Kendali gawai ada di tangan pemiliknya
Memang kita tak bisa berkilah kalau gawai hampir menjadi bagian dari hidup yang harus dimiliki. Pemiliknya dapat menggunakannya sebagai lahan bisnis, mengulik berbagai informasi secara cepat, atau hanya sekadar untuk menonton hiburan semata demi mengusir penat.
Zaman memang telah berubah. Kita yang dulu untuk bertemu harus menempuh berkilo-kilo jarak untuk bersua dengan teman atau kerabat kini mereka serasa dekat hanya lima langkah dari rumah. Budaya mengucapkan kebahagiaan seperti selamat idul fitri, tahun baru, dan sebagainya berganti dengan mengetikkan beberapa kata di kolom pesan dan tak perlu untuk jauh-jauh datang ke rumah yang bersangkutan. Itulah zaman now. Manusia semakin dimanja hingga mabuk kepayang.

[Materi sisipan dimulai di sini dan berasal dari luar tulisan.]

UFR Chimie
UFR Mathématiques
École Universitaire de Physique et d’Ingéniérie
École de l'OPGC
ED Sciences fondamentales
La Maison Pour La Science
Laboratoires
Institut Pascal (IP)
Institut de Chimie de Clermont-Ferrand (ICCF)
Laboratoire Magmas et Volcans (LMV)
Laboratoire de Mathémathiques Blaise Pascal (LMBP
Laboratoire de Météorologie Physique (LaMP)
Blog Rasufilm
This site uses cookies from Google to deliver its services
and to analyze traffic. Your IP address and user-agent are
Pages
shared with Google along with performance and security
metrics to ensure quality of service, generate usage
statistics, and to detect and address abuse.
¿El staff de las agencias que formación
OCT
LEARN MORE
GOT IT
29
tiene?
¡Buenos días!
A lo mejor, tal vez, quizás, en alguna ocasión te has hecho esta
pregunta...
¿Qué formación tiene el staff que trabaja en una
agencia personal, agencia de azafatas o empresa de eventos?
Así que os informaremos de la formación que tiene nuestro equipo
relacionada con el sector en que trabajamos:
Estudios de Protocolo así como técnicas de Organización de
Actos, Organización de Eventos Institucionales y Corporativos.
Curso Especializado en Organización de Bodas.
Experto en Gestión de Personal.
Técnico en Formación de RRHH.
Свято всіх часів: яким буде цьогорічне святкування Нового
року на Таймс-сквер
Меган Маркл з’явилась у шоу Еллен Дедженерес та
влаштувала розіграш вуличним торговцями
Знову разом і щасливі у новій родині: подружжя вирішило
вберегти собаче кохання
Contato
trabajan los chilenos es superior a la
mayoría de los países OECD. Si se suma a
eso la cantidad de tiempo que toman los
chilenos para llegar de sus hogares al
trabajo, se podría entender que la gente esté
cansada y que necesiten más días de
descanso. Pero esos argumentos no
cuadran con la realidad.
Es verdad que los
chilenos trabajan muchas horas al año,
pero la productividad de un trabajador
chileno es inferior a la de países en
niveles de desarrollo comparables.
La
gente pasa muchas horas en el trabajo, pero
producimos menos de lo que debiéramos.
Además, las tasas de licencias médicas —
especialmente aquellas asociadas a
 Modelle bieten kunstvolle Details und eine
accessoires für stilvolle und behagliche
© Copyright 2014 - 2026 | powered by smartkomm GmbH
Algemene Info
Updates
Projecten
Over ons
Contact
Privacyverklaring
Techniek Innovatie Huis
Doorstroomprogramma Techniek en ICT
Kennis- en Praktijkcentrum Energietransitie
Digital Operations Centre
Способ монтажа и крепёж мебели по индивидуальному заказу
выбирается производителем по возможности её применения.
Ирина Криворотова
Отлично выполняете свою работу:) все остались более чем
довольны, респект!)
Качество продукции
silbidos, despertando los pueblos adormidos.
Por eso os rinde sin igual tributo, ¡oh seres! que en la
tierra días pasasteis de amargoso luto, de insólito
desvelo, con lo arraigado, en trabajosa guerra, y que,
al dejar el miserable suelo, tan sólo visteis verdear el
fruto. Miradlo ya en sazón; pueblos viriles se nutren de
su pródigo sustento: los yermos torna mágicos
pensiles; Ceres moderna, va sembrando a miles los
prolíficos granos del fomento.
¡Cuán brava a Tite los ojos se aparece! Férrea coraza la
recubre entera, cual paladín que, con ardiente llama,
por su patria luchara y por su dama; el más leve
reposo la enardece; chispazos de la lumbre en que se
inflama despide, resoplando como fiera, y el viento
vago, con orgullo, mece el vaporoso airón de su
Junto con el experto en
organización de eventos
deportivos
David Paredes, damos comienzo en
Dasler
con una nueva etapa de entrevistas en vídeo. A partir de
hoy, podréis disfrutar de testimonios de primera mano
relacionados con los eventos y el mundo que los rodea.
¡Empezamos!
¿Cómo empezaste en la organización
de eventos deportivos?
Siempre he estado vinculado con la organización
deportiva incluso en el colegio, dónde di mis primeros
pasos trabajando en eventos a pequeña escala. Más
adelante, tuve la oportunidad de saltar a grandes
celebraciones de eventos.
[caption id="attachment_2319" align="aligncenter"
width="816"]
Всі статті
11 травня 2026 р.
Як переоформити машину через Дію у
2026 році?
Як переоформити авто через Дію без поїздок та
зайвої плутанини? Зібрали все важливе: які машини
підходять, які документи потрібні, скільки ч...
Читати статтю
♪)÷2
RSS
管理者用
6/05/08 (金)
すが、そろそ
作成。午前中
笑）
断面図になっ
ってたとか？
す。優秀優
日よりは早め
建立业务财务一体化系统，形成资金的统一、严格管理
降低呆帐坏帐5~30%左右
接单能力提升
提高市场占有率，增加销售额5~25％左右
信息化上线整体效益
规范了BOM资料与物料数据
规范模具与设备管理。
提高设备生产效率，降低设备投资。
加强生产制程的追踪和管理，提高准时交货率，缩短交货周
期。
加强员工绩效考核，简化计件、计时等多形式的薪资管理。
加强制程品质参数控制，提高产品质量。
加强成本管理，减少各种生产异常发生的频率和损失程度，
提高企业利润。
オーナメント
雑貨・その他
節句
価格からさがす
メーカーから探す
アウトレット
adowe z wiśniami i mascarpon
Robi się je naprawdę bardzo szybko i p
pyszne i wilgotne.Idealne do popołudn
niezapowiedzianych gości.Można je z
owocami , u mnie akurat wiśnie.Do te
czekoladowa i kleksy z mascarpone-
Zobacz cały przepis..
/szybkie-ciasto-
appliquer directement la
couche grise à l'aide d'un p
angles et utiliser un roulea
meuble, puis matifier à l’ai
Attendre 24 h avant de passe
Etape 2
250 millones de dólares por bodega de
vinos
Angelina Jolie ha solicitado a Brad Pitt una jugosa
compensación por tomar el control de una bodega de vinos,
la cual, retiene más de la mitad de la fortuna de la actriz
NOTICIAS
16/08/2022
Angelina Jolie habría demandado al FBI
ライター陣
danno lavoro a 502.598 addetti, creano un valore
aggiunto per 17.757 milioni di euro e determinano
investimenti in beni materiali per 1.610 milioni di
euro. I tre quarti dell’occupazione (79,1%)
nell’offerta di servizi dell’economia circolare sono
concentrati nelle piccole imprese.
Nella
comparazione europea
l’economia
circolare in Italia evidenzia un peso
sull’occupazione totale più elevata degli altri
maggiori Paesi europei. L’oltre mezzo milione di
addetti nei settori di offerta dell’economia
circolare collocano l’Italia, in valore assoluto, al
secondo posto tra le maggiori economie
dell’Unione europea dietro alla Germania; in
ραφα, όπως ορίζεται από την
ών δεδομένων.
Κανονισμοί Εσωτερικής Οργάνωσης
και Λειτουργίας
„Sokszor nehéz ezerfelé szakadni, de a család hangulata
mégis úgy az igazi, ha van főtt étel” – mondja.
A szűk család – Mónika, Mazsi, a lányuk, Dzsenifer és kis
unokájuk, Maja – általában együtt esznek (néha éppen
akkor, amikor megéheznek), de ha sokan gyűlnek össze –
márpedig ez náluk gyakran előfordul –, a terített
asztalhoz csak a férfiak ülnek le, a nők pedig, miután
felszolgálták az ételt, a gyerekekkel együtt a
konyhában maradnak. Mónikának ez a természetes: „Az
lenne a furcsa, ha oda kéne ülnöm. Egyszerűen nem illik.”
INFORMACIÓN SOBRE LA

Kadangkala gawai yang tak tahu diri merenggut pembicaraan dengan lawan bicara. Ketika asyik bercerita tiba-tiba gawai berdering dalam sekejap pembicaraan buyar dan berganti menjadi hening. Layar-layar gawai seakan-akan memiliki daya tarik tersendiri untuk diajak bergurau dibandingkan bersenda gurau dengan manusia yang ada disebelahnya.
Bahkan gawai dengan segala macam fitur media sosial yang dimiliki mampu membuat manusia berkata kasar tanpa memikirkan rasa kemanusiaan. Secepat itukah gawai merubah hati manusia menjadi lebih keras tanpa memandang dari berbagai sisi? Ah, gawai menjadi benda yang dipuja-puja oleh pemiliknya. Sedetik pun tak mau lepas dari genggaman.
Zaman sekarang orang yang tak memiliki gawai pintar katanya jadul dan ketinggalan jaman. Informasi-informasi yang secepat kilat tak akan didapatkan apabila tak memiliki gawai pintar. Bahkan mungkin seseorang yang tak memiliki gawai termasuk orang yang Akhirnya berita-berita palsu yang tak dapat disaring langsung diserap tanpa bertanya pada yang lebih paham menimbulkan kegelisahan. Bahkan ada yang menimbulkan perpecahan.
Kebenaran pun seakan menjadi buram. Berita palsu carut marut dengan berita yang benar. Benar dianggap salah sedangkan salah dianggap benar. Memang gawai memiliki kekuatan super yang tak tertandingi. Sebenarnya tidak ada yang salah dari sebuah gawai. Ia hanyalah benda kotak yang kecil dengan berat beberapa gram dan tidak akan bisa beroperasi jika tidak dimainkan dengan baik oleh manusia. Gawai hanyalah sebuah media untuk mempermudah manusia dalam menjalani beberapa kegiatannya seperti berkomunikasi, belanja online, dan berjejaring dengan banyak orang yang berasal dari berbagai tempat.
Kendali gawai seharusnya ada di tangan pemiliknya. Bukan malah kita yang dikendalikan oleh gawai dengan memakainya secara terus menerus. Keberadaannya memang sangat penting untuk berbagai aspek kehidupan manusia. Hal seperti ini juga tidak dapat dihindari lagi mengingat dunia tengah memasuki era teknologi. Bijak menggunakan gawai diawali dari kesadaran pemiliknya bahwa gawai hanya sebuah media. Bukan sebuah benda yang dengan mudah dapat mengubah karakter manusia sebagai makhluk sosial menjadi seorang yang apatis. Padahal gawai buatan manusia, tapi gawai hampir mengendalikan manusia itu sendiri.